Si era interrotta e io ne approfittai per fare la domanda che più mi tormentava
«Chi era quell'uomo?»
«Si chiama Malcorn, era un poliziotto, il vice di papà. Il nostro migliore amico sin dall'infanzia, vi siete già conosciuti no?»
«Non mi sembra» di certo degli occhi come quelli non me li sarei dimenticati.
«Forse allora era Mike che l'aveva incontrato qualche anno fa»
«Mi fa paura, quello lì»
«Oh, non devi avere paura, è una brava persona, anche se a pensarci, il suo aspetto mette un po' i brividi» disse con una piccola risatina, ma ritornò subito seria e si mise a fissare il vuoto.
Scese il silenzio tra di noi.
Un silenzio carico di lacrime e dolore.
«Allora» si scosse riprendendosi dal suo "incantamento" «vado da tuo fratello» mi disse dandomi un bacio sulla fronte.
Da quella sera la mia vita era cambiata, non solo per la morte di mio padre ma anche per come mio fratello aveva reagito. Michael, di due anni più grande di me, era quello della famiglia che aveva preso peggio l'accaduto. Era diventato sempre più scontroso e chiuso in sé stesso e, negli ultimi anni, aveva assunto un comportamento molto strano. Tornava a casa tardi, usciva di nascosto di notte e il suo rendimento scolastico aveva subito un crollo spaventoso.
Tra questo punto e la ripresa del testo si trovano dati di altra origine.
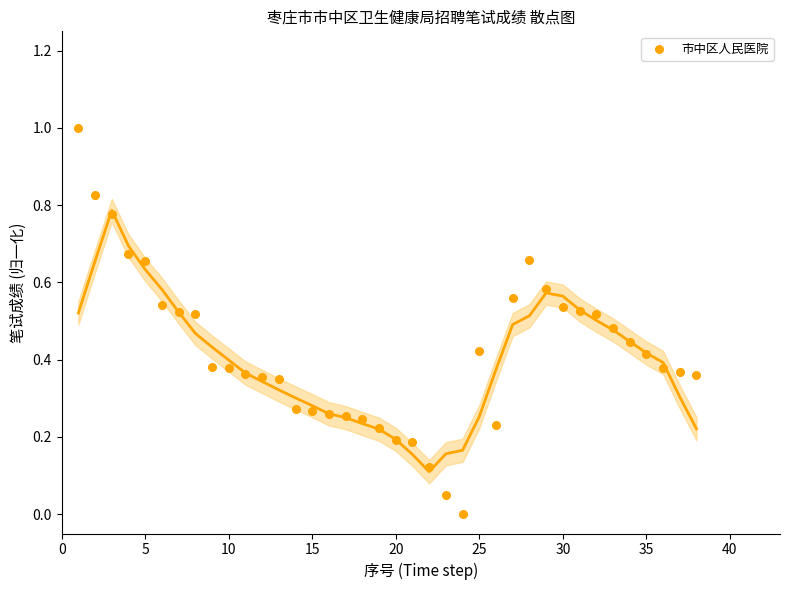

What is the range of X values (max minus min)?

37.0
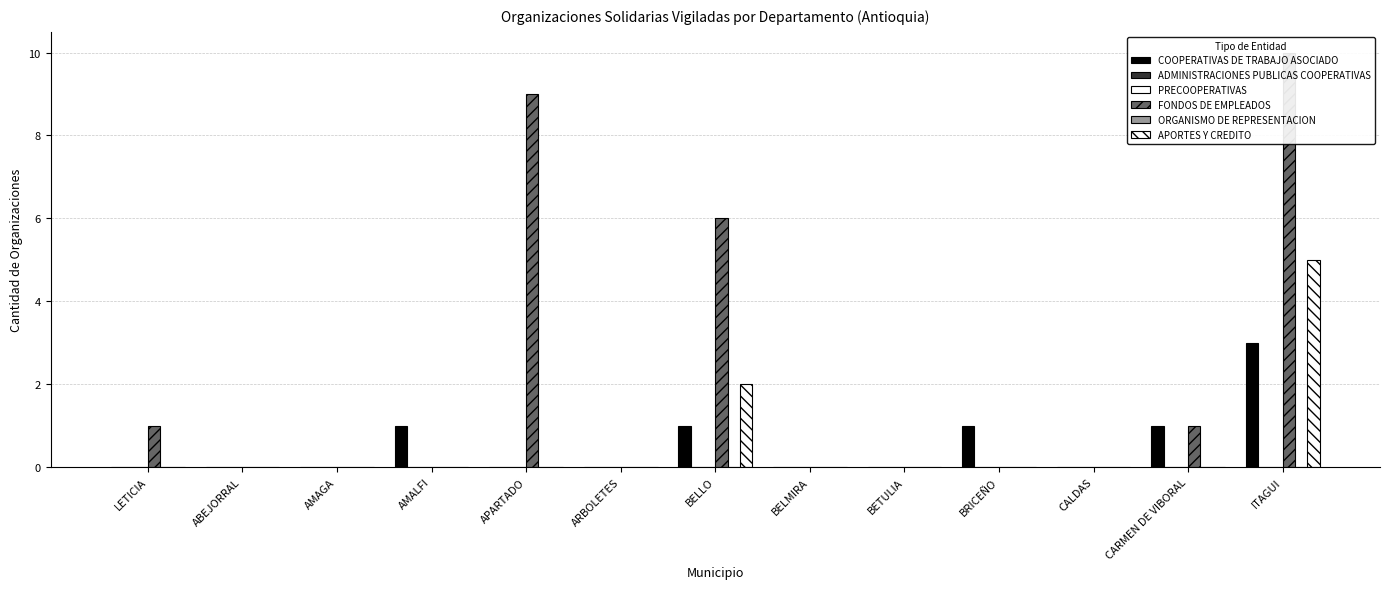

What are all the series names shown in the legend?

COOPERATIVAS DE TRABAJO ASOCIADO, ADMINISTRACIONES PUBLICAS COOPERATIVAS, PRECOOPERATIVAS, FONDOS DE EMPLEADOS, ORGANISMO DE REPRESENTACION, APORTES Y CREDITO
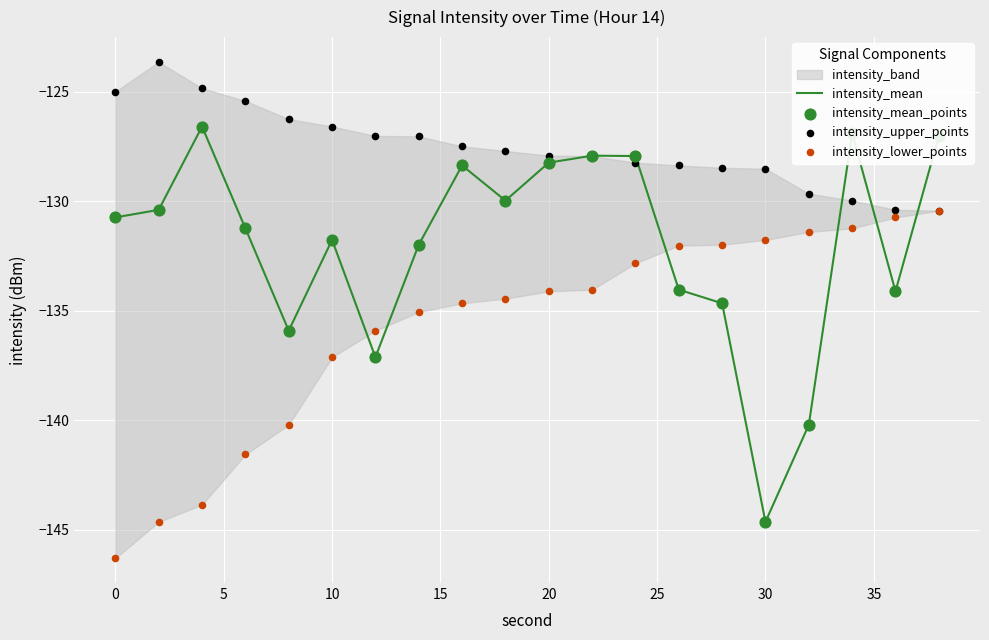

True or false: intensity_mean has a value of -43.4 at 0.

False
Poi, due anni fa, quando io e mamma eravamo tornate a casa non l'avevamo più trovato: era scappato. Avevamo avvisato tutti, polizia, nonni, zii ma nessuno l'aveva visto. Sparito. E con lui il portafoglio della mamma.
È stata molto dura riprendersi da tutto ciò ma io mamma ce l'avevamo fatta e ora conducevamo una vita abbastanza normale.
Questi pensieri fecero sgorgare dai miei occhi un fiume in piena di lacrime. Un misto di malinconia e dolore. Era tanto tempo che non facevo un pianto come si deve. Stranamente, dopo quello sfogo, mi sentii molto meglio.